Etant mauvais esprit, je dois dire que la chose se présente mal, sans qu'il y ait véritablement encore de confirmation. Il y a d'abord les antécédents de notre Lider Bien-Aimé lorsqu'il était à l'Intérieur (merci à Juan à Sarkofrance: ça fait froid dans le dos). Ensuite, vous avez cette expansion permanente du pouvoir avec brouillage des frontières. Une justice indépendante est, évidemment, l'un des contre-pouvoirs les plus essentiels à l'état de droit (mais pas forcément "de droite"). Puis la nomination d'une Garde des Sceaux qui, malgré ses qualifications, est d'abord connue comme figure essentielle de Team Sarkozy, et ses déclarations assez tièdes sur l'indépendance de la magistrature.

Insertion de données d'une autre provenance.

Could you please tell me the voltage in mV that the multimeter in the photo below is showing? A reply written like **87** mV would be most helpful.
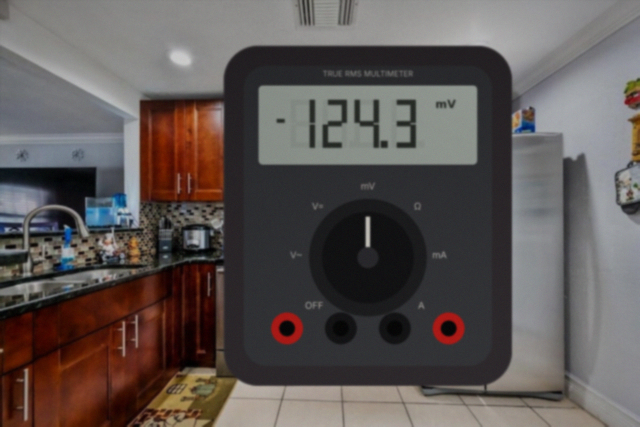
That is **-124.3** mV
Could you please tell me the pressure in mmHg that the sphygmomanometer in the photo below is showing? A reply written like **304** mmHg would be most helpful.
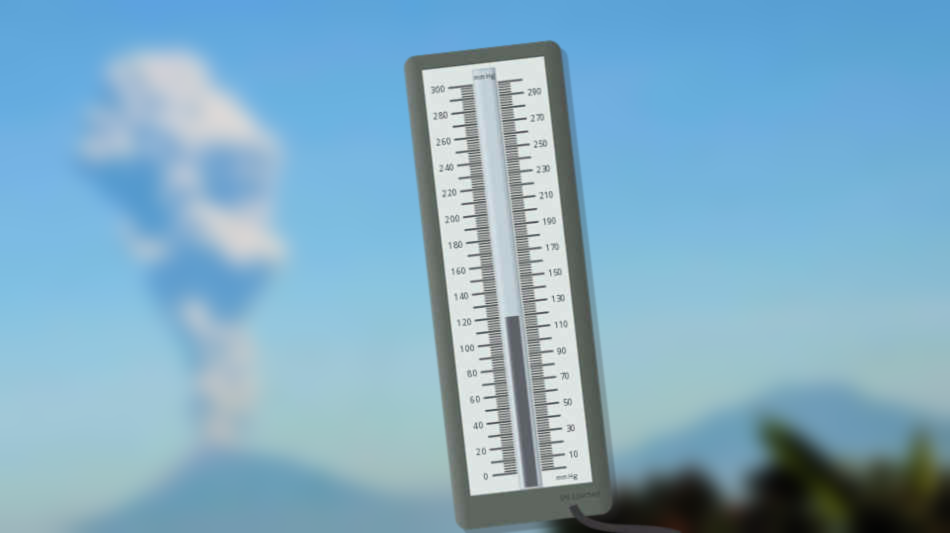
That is **120** mmHg
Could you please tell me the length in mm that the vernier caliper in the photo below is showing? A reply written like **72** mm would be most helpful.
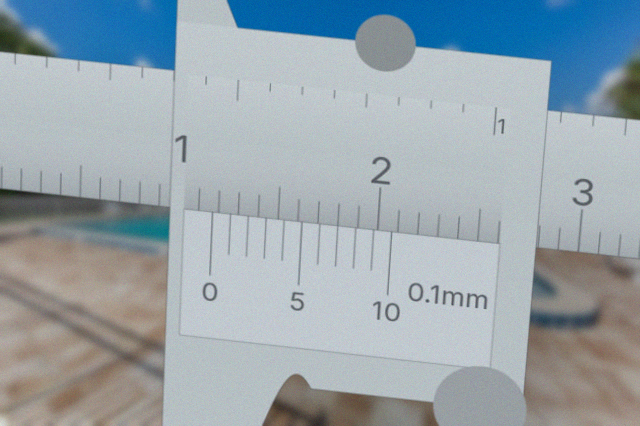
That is **11.7** mm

Et on rajoute sa proposition pour rendre la Justice plus efficace:
Je veux mettre en place une véritable gestion des ressources humaines de la magistrature. Il s'agit pour moi d'un chantier prioritaire. Je souhaite que les magistrats soient accompagnés tout au long de leur carrière, que leurs compétences soient mieux identifiées, que leur parcours soit mieux valorisé, en interne et en externe, qu'il y ait une meilleure adéquation entre compétences et fonctions. Les talents de la magistrature ne sont pas suffisamment reconnus à mes yeux.

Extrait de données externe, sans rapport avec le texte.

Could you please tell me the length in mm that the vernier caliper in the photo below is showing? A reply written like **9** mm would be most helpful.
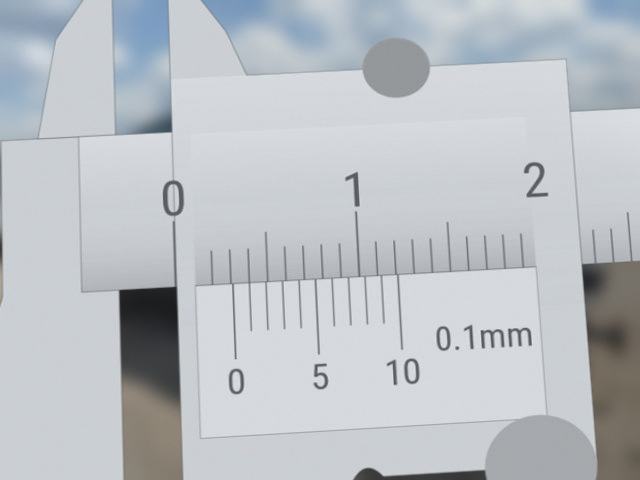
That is **3.1** mm
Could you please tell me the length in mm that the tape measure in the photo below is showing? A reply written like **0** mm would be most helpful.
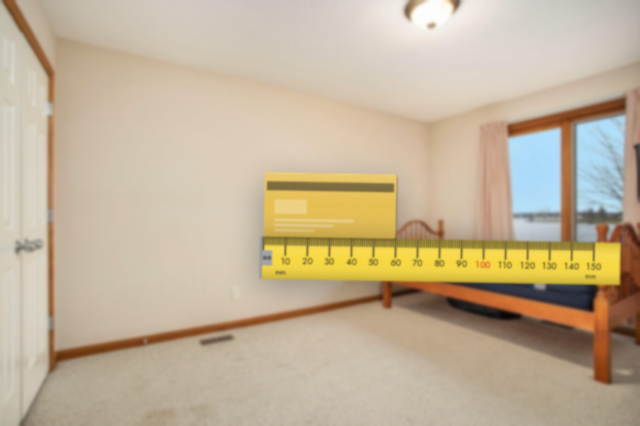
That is **60** mm
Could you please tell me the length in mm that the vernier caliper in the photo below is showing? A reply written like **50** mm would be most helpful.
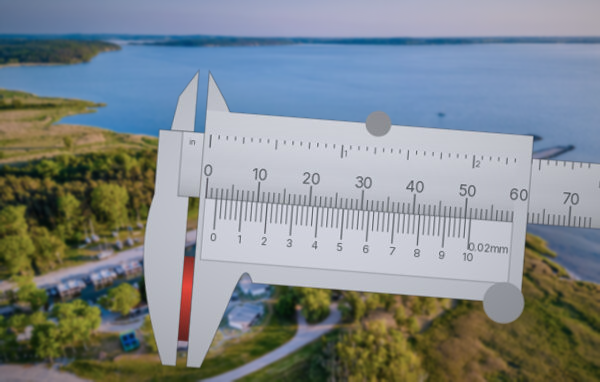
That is **2.0** mm
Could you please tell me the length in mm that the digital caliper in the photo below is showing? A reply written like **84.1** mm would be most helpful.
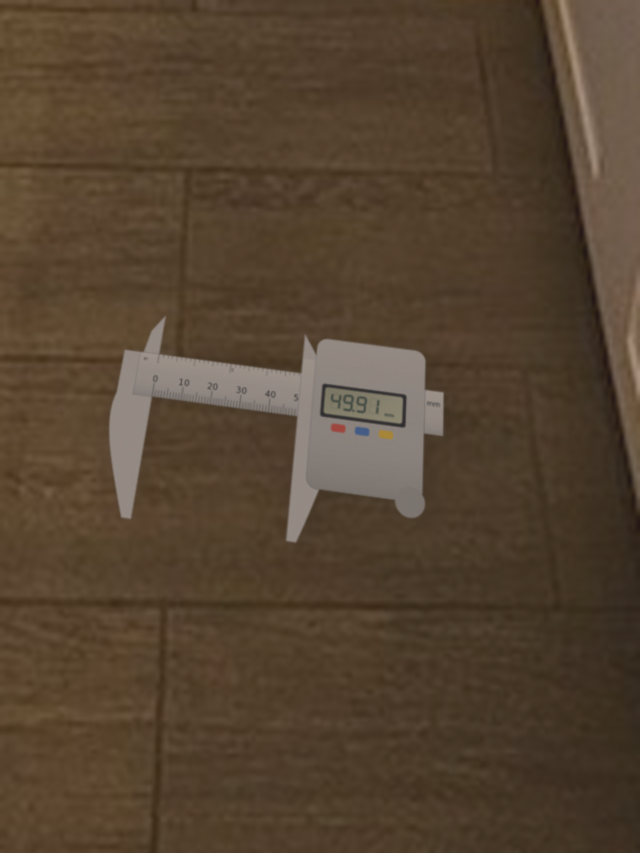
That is **49.91** mm
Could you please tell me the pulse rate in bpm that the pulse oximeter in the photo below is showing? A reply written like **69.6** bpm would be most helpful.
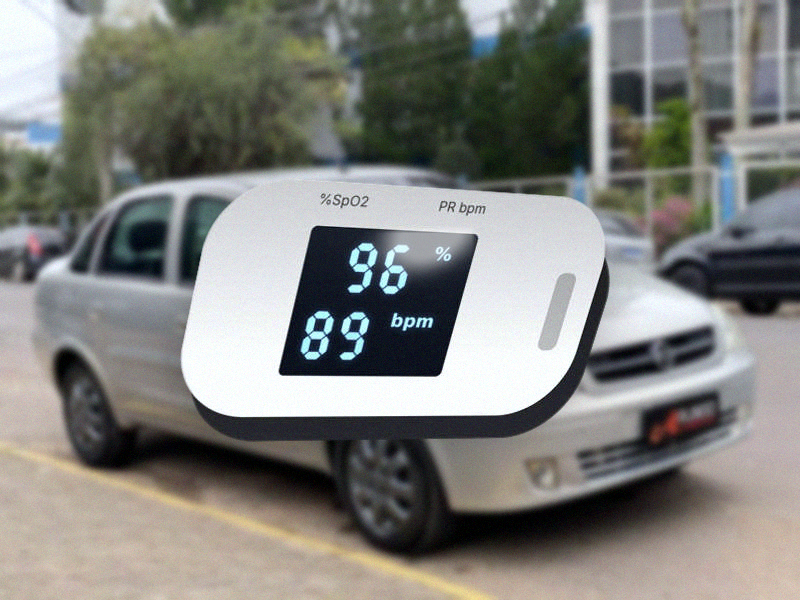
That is **89** bpm
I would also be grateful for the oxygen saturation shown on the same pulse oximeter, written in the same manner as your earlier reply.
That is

A première vue, on dirait une gentille réorganisation, simple renforcement de la DRH de la Justice. Peut-être que ce sera que ça. Espérons. Le problème que j'anticipe (en mauvais esprit, vous êtes prévenus), c'est que cette gestion améliorée de la carrière des magistrats soit une manière d'exercer un contrôle plus subtil des juges. Même s'il n'y a plus, ou moins, des coups de fil pour donner des ordres ("lâchez Arnaud, c'est un pote au patron"), les juges qui deviennent embêtants pourraient ainsi recevoir des mauvaises notes, ou surtout, savoir à l'avance qu'ils risquent d'en recevoir s'ils s'acharnent trop sur des dossiers "sensibles".
Et j'arrive maintenant au sujet qui m'intéressait en premier. Reprenons une autre phrase du milieu du texte cité en début de post: La justice a pour fonction de protéger la société, de défendre les victimes, et non de protéger les délinquants. Ce que je trouve inquiétant, c'est l'idée que le rôle de la Justice est d'intervenir dans un combat entre des groupes déjà constitués, les victimes et les délinquants. Bien sûr, il y a dans notre Grande Nation des délinquants et des victimes, et moins il y en a, des deux camps, mieux c'est. Cela va de soi. Mais, moi, qui suis non seulement mauvais esprit, mais aussi un grand naïf, je croyais que le rôle de la justice était de décider si quelqu'un est, ou non, un délinquant, et, le cas échéant, de le punir. Mademoiselle Dati procède comme s'il fallait prendre parti dans une lutte entre deux groupes déjà définis. La présomption d'innocence, c'est-à-dire la protection non des victimes, mais de ceux qu'on accuserait d'être délinquants, sera réservé aux cols blancs, avec mention spéciale pour les hommes politiques.